- _Required action_
Could you reproduce all the entries under this sentence exactly, leaving the images aside?

- _Dataset entries_
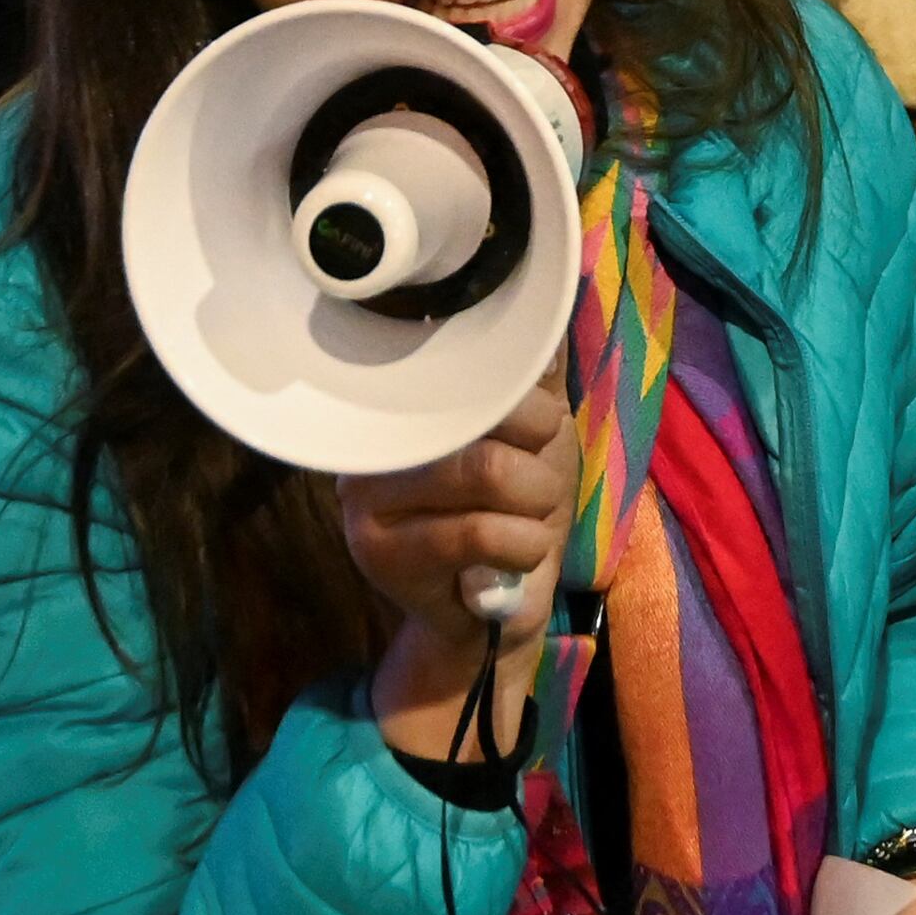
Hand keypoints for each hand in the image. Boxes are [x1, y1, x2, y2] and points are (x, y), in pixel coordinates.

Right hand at [342, 365, 570, 758]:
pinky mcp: (383, 556)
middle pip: (485, 418)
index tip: (535, 434)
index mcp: (404, 405)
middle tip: (533, 488)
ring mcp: (366, 499)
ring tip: (523, 524)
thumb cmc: (514, 513)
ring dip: (537, 506)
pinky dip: (525, 547)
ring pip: (489, 472)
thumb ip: (534, 375)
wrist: (496, 616)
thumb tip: (549, 298)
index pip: (474, 369)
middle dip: (539, 458)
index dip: (529, 404)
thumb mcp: (536, 435)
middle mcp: (373, 442)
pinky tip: (512, 561)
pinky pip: (483, 533)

- _Answer to the exercise_
Hand keypoints for each hand in the image. Boxes are [x1, y1, x2, y2] and points are (x, y), in pixel coordinates.

Right hand at [342, 365, 570, 758]:
pinky mcp: (383, 556)
middle pip: (485, 418)
index tip: (535, 434)
index mcp: (404, 405)
middle tip: (533, 488)
ring mcp: (366, 499)
ring tip: (523, 524)
thumb cmc: (514, 513)
ring dip: (537, 506)
pinky dip: (525, 547)
ring pip: (489, 472)
thumb ip: (534, 375)
wrist: (496, 616)
thumb tip: (549, 298)
index pip: (474, 369)
middle dip: (539, 458)
index dip: (529, 404)
thumb mcp: (536, 435)
middle mcp: (373, 442)
pinky tip: (512, 561)
pinky pip: (483, 533)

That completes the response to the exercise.